The Supreme Court of the United States has never directly addressed the question of whether remittitur violates the Seventh Amendment. However, dicta found in the 1935 case Dimick v. Scheidt, combined with longterm practice of remittitur in federal courts, has allowed the procedure to occur largely without question. Such acceptance is not based on constitutional precedent or good public policy. Recent scholarship suggests that the trial option presented to a plaintiff as an alternative to reduced damages is illusory due to the increased cost, delay, and risk of losing a new trial. Further, damages awarded by a jury to compensate for pain and suffering or emotional distress involve a subjective determination of fact. Here, a judge has little basis for supplanting the jury’s determination with a subjective conclusion about damages of his or her own.

Recently, the Seventh Circuit addressed the use of remittitur in Adams v. City of Chicago. There, two brothers appealed a remittitur order that reduced damages awarded to them for claims brought under the Fourth Amendment, the Fourteenth Amendment, and malicious prosecution in violation of Illinois state law.
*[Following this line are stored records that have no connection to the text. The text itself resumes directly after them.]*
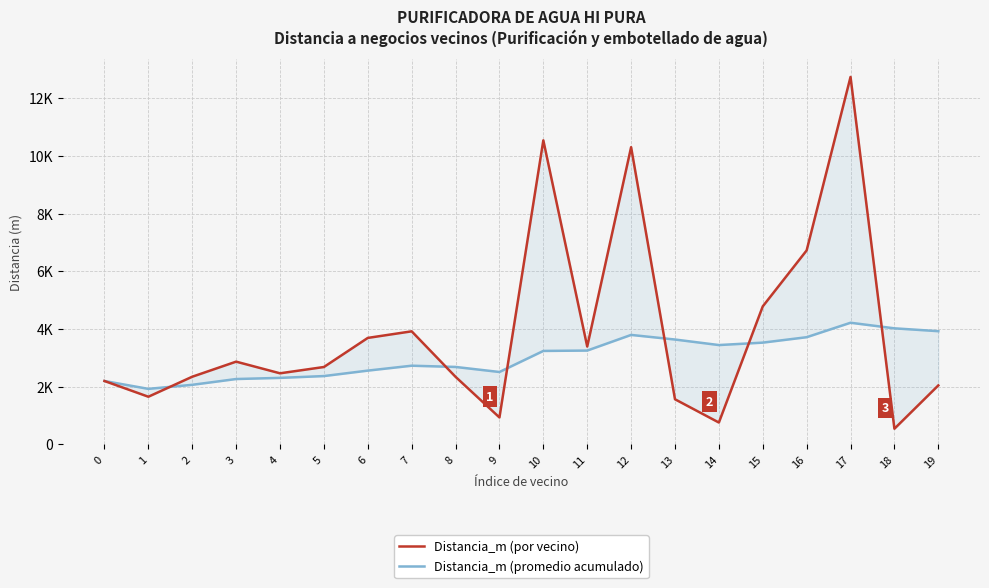

Rank the series by their maximum value, from highest to lowest.

Distancia_m (por vecino), Distancia_m (promedio acumulado)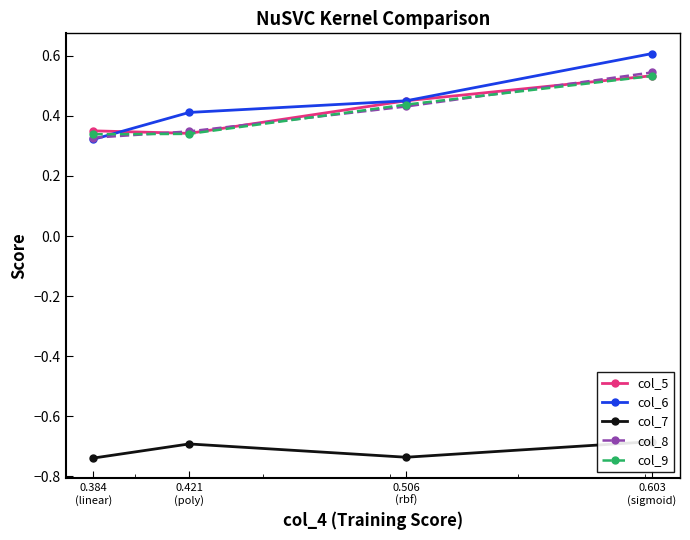

What is the label of the 2nd point from the right?

0.506
(rbf)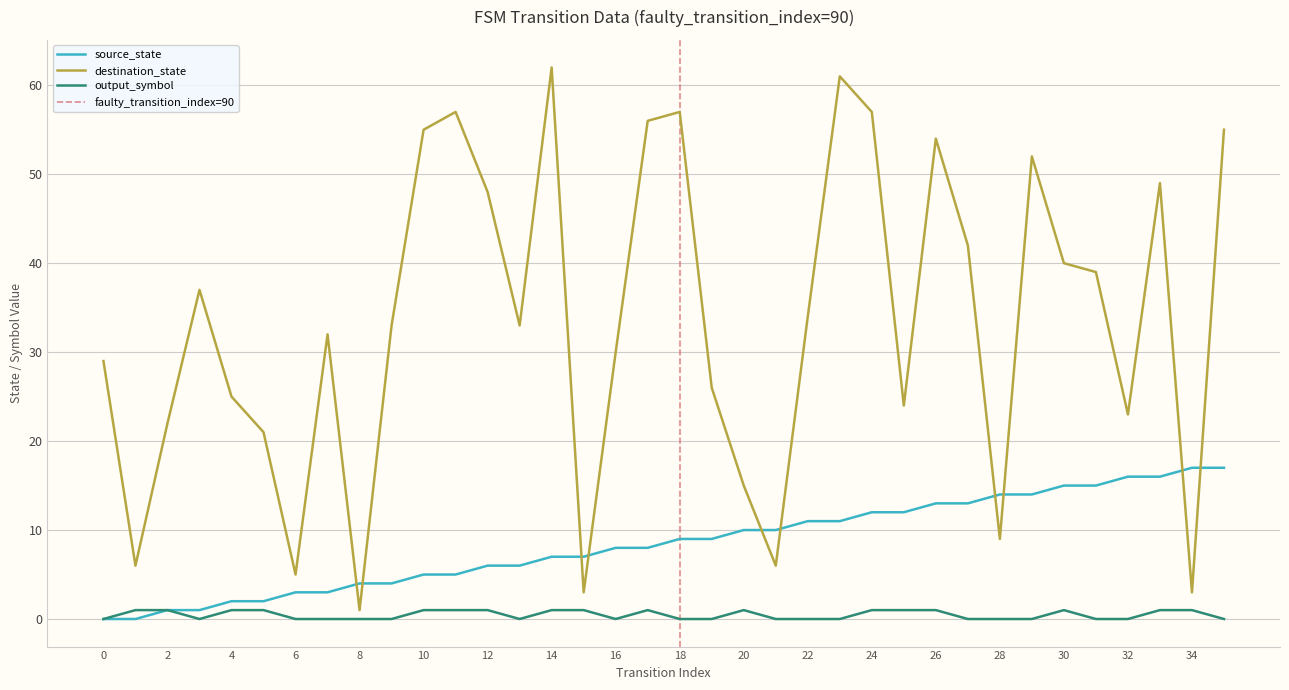

Reading left to right, what are all the values shown in this chart?

source_state: 0	0	1	1	2	2	3	3	4	4	5	5	6	6	7	7	8	8	9	9	10	10	11	11	12	12	13	13	14	14	15	15	16	16	17	17
destination_state: 29	6	22	37	25	21	5	32	1	33	55	57	48	33	62	3	30	56	57	26	15	6	34	61	57	24	54	42	9	52	40	39	23	49	3	55
output_symbol: 0	1	1	0	1	1	0	0	0	0	1	1	1	0	1	1	0	1	0	0	1	0	0	0	1	1	1	0	0	0	1	0	0	1	1	0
Although the Seventh Circuit reversed the order of remittitur in that case, its dismissal of the plaintiff’s argument that the order of remittitur violated their rights under the Seventh Amendment failed to issue a decision that would prevent similar harm to future victims of police brutality. This Article considers the application and ramifications of remittitur in a civil rights context. Through an analysis of the trial option and the process by which a judge determines that a jury award is excessive in civil rights cases, this Article argues that the practice of remittitur serves no constitutional or public policy interest when a plaintiff sues for violation of his or her civil rights.